Prognostic and Predictive Molecular Markers in Cholangiocarcinoma

Abstract

Cholangiocarcinoma (CCA) is the second most common primary liver cancer and subsumes a heterogeneous group of malignant tumors arising from the intra- or extrahepatic biliary tract epithelium. A rising mortality from CCA has been reported worldwide during the last decade, despite significant improvement of surgical and palliative treatment. Over 50% of CCAs originate from proximal extrahepatic bile ducts and constitute the most common CCA entity in the Western world. Clinicopathological characteristics such as lymph node status and poor differentiation remain the best-studied, but imperfect prognostic factors. The identification of prognostic molecular markers as an adjunct to traditional staging systems may not only facilitate the selection of patients who would benefit the most from surgical, adjuvant or palliative treatment strategies, but may also be helpful in defining the aggressiveness of the disease and identifying patients at high-risk for tumor recurrence. The purpose of this review is to provide an overview of currently known molecular prognostic and predictive markers and their role in CCA.

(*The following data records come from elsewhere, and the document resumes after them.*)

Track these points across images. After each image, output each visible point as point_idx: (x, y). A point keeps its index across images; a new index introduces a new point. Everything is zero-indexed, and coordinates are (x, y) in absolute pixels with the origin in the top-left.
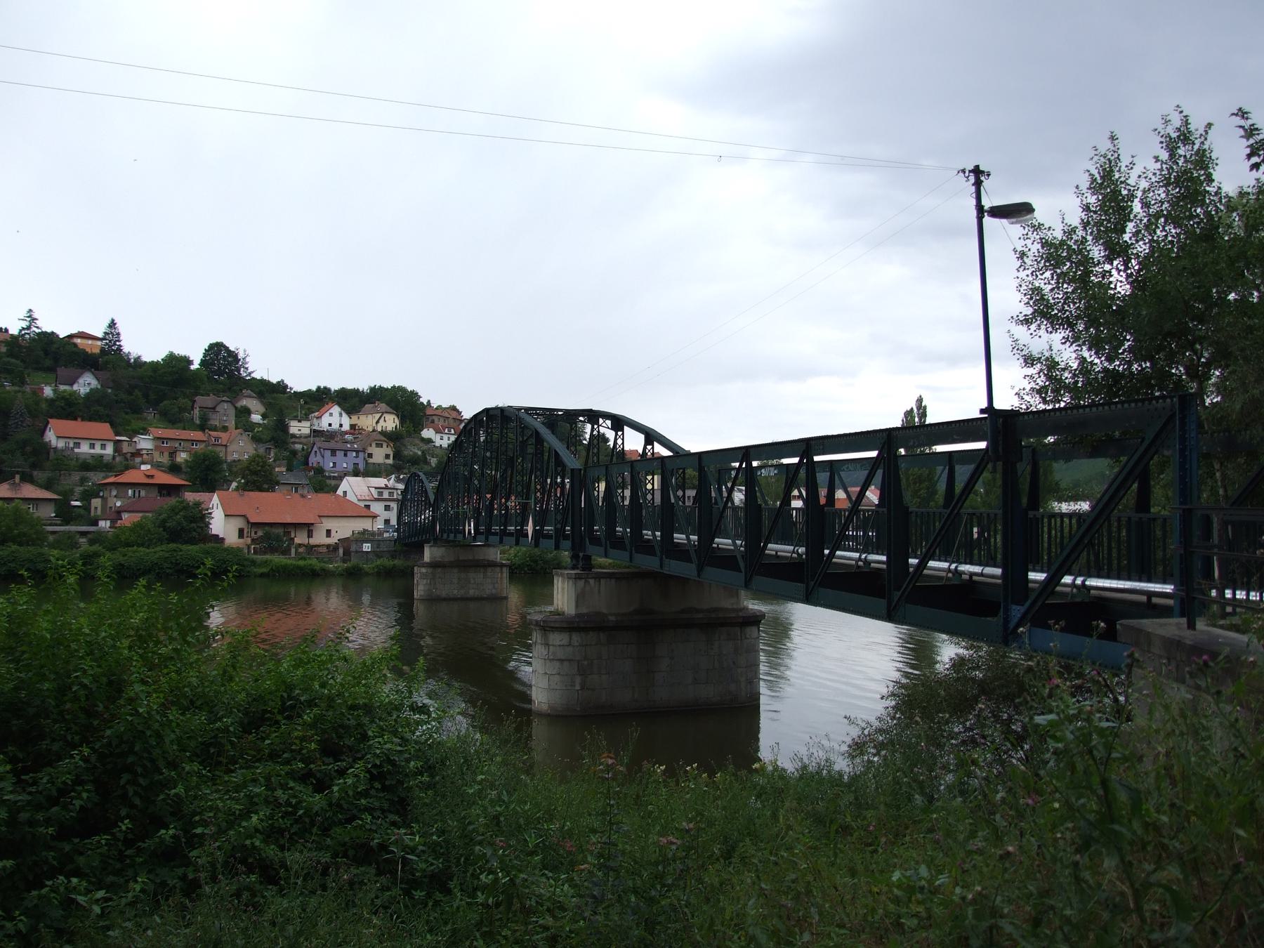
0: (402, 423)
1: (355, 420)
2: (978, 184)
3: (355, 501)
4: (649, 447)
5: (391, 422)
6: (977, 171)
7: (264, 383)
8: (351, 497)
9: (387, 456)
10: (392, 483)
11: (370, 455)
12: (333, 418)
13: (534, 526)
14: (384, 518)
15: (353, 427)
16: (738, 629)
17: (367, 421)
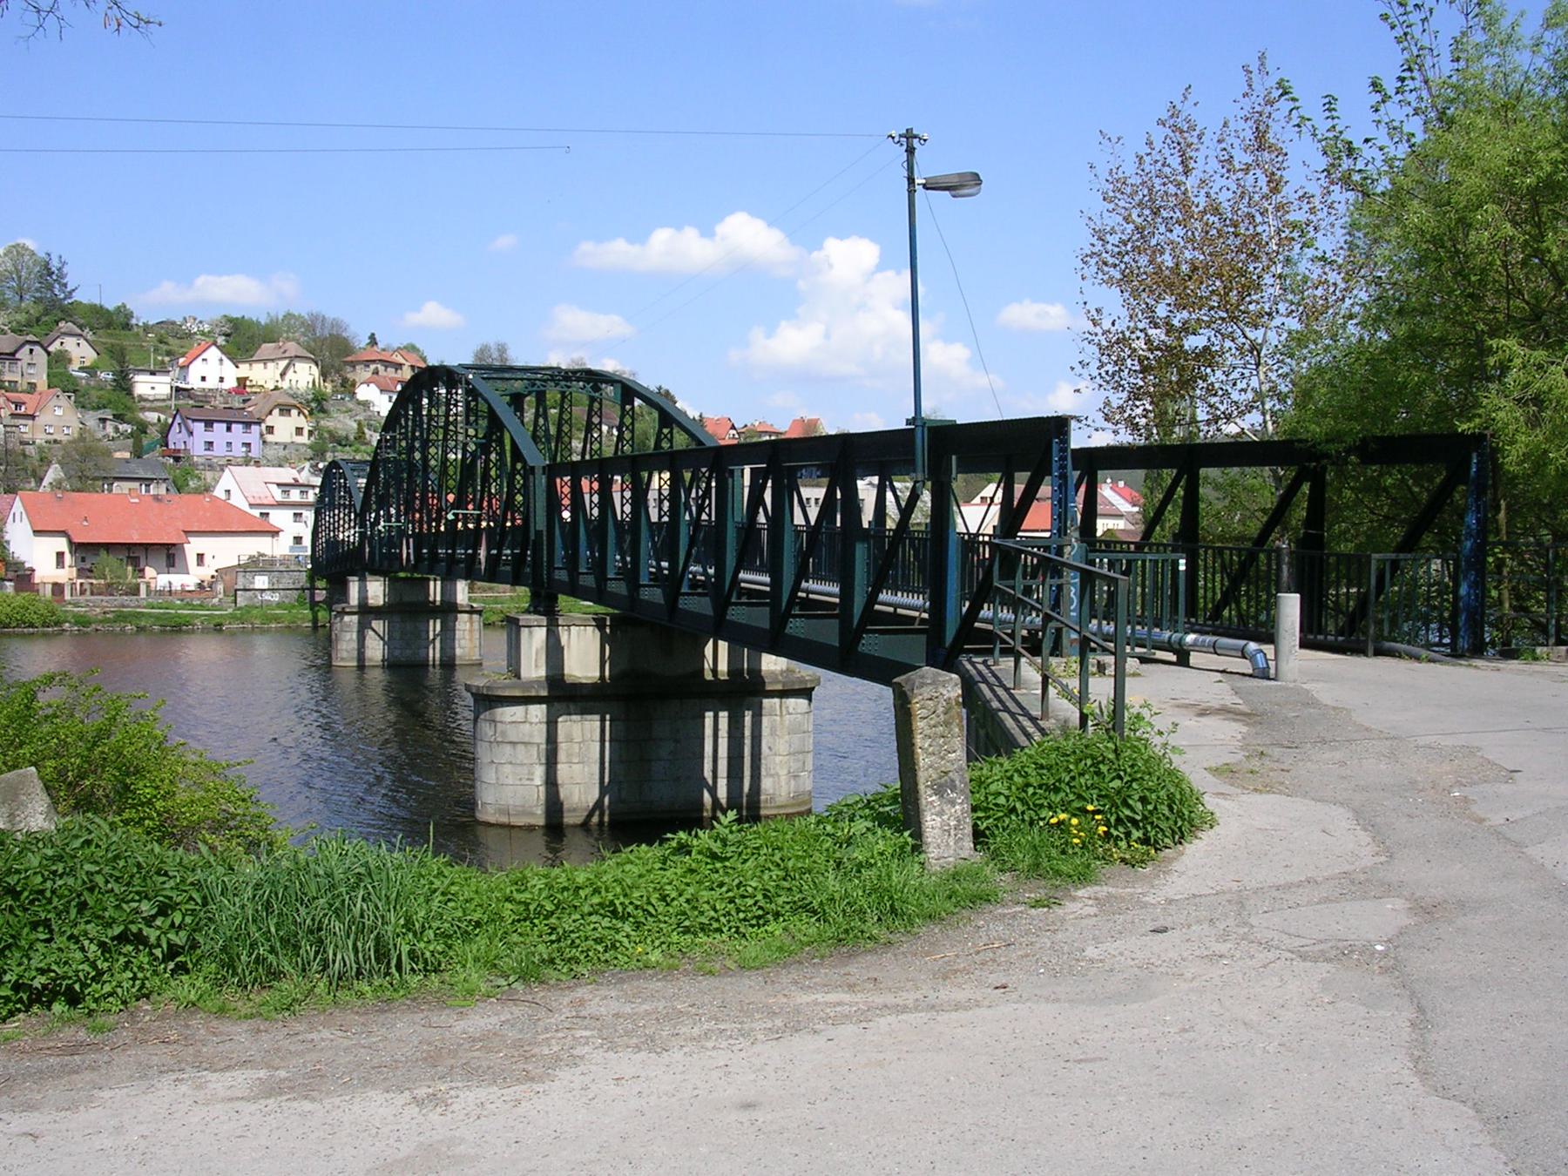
0: (324, 375)
1: (244, 370)
2: (910, 151)
3: (245, 507)
4: (666, 431)
5: (304, 376)
6: (909, 136)
7: (97, 311)
8: (238, 501)
9: (299, 431)
10: (304, 477)
11: (270, 429)
12: (211, 371)
13: (488, 550)
14: (293, 534)
15: (242, 382)
16: (777, 700)
17: (263, 375)
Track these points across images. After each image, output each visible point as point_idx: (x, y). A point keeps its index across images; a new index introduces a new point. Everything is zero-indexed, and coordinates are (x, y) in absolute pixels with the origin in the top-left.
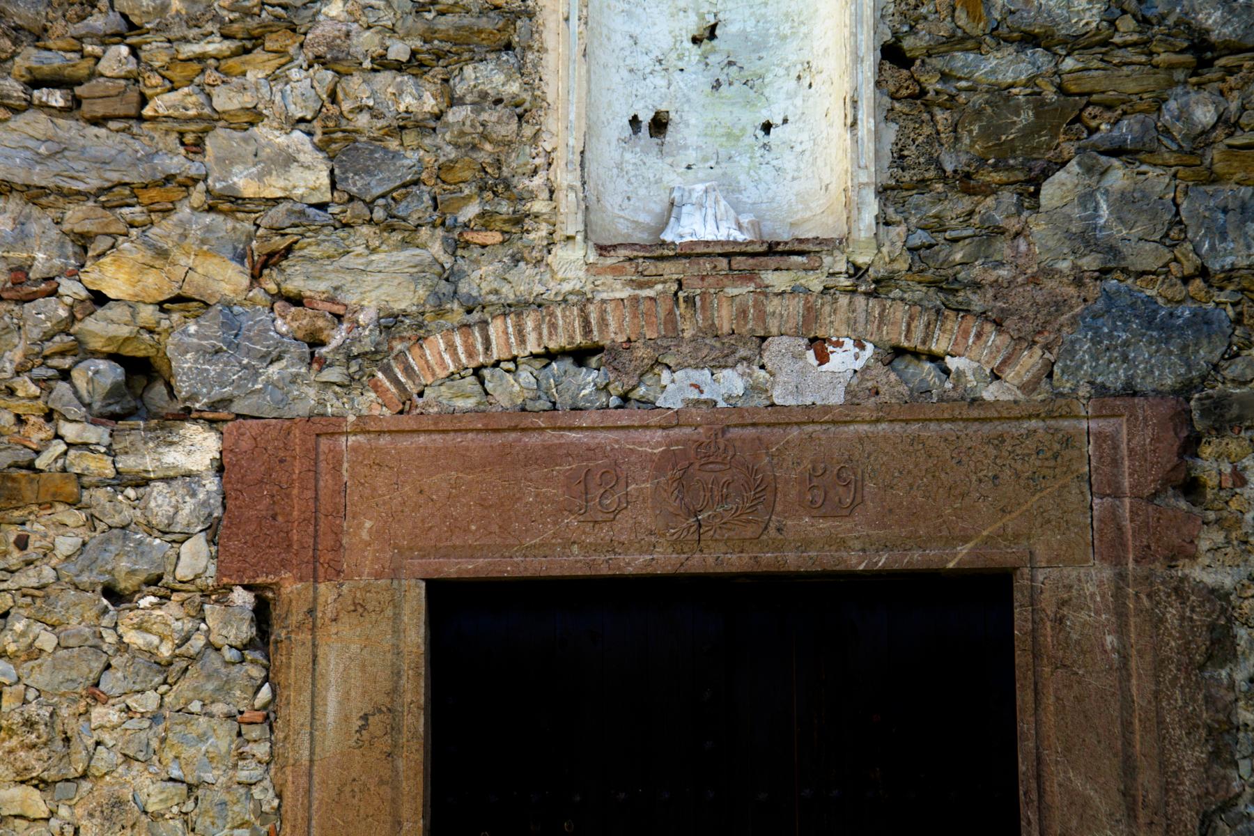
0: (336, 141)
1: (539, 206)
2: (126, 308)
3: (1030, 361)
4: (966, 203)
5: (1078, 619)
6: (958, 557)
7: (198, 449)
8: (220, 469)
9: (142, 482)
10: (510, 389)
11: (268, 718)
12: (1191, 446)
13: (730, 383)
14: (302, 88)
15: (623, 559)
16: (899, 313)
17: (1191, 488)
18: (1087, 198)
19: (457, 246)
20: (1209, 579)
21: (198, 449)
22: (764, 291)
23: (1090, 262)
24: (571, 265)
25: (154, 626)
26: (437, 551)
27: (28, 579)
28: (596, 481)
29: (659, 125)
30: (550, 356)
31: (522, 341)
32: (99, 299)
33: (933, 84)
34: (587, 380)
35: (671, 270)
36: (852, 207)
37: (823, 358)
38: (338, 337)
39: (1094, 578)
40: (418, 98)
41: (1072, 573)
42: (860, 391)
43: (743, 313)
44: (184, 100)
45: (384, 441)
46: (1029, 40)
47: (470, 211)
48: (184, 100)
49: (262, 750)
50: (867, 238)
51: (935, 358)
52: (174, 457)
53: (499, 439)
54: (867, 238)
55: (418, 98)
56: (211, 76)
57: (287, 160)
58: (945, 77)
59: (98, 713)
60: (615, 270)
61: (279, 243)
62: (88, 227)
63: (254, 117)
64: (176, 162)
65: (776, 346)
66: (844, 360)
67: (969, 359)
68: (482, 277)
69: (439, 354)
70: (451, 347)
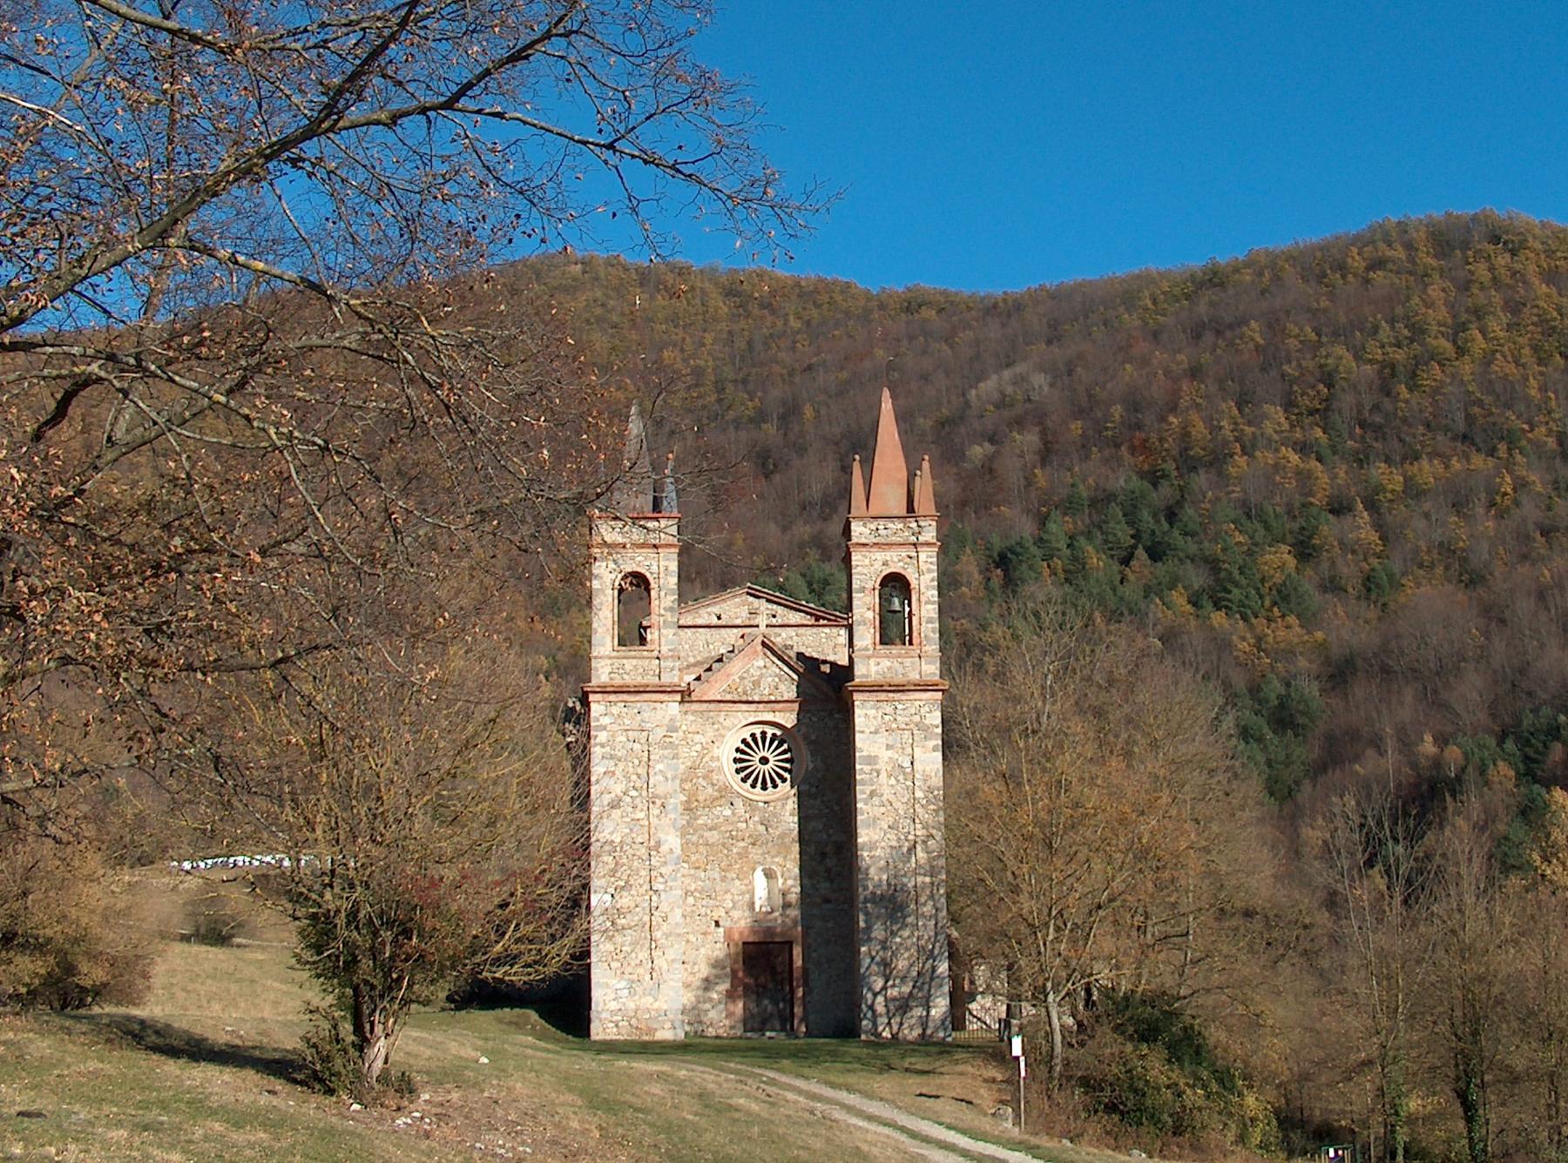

Keywords: biliary tract cancer; biomarker; cholangiocarcinoma; predictive; prognosis; targeted therapy.

Figure 1

Anatomical classification of cholangiocarcinoma. CCA is anatomically divided into intrahepatic (iCCA), perihillar (pCCA) and distal (dCCA) cholangiocarcinoma, with pCCA and dCCA being summarized as extrahepatic cholangiocarcinoma (eCCA). Different CCA subtypes possess distinct molecular aberrations and differ in terms of their etiology, while certain risk factors and genetic mutations are not subtype-specific. The most common risk factors and prevailing genetic alterations are presented. HBV: Hepatitis B virus; HCV: Hepatitis C virus; PSC: Primary sclerosing cholangitis; IDH1/2: Isocitrate dehydrogenase 1/2; FGFR2: Fibroblast growth factor receptor 2; BAP1: BRCA1 associated protein 1; KRAS: Kirsten rat sarcoma virus; TP53: Tumor suppressor protein 53; ARID1A: AT-rich interactive domain-containing protein 1A; PRKACA: Protein kinase cAMP-activated catalytic subunit alpha; PRKACB: Protein kinase cAMP-activated catalytic subunit beta; ERBB2: Erb-B2 receptor tyrosine kinase 2; SMAD4: Mothers against decapentaplegic homolog 4.

Figure 2

Signaling pathways in cholangiocarcinoma. Multiple signaling pathways are involved in the development and progression of CCA. Receptor tyrosine kinases activate the RAS-MAPK pathway and the PI3K-AKT pathway. IL-6 induces the JAK/STAT signaling pathway. Consequently, these pathways impact important cellular processes, such as cell proliferation, differentiation, survival, and angiogenesis. IDH 1/2 mutations lead to the accumulation of the oncometabolite intracellular 2-hydroxyglutarate (2-HG). Adapted from [30]. FGFR2: Fibroblast growth factor receptor 2; EGF: Epidermal growth factor; EGFR: Epidermal growth factor receptor; Her2/neu: Human epidermal growth factor receptor 2; VEGF: Vascular endothelial growth factor; VEGFR: Vascular endothelial growth factor receptor; HGF: Hepatocyte growth factor; MET: C-met-encoded receptor for hepatocyte growth factor; IL-6: Interleukin-6; JAK: Janus kinase; SOCS3: Suppressor of cytokine signaling 3; STAT3: Signal transducer and activator of transcription protein; RAS: Rat sarcoma; RAF: Rat fibrosarcoma; MEK1/2: Mitogen-activated protein kinase kinase; ERK1/2: Extracellular signal-regulated kinase 1/2; PI3K: Phosphatidylinositol 3 kinase; AKT: Protein kinase B; mTOR: Mammalian target of rapamycin; α-KG: α-Ketoglutaric acid; 2-HG: 2- hydroxyglutarate; IDH: Isocitrate dehydrogenase; TCA cycle: Citric acid cycle.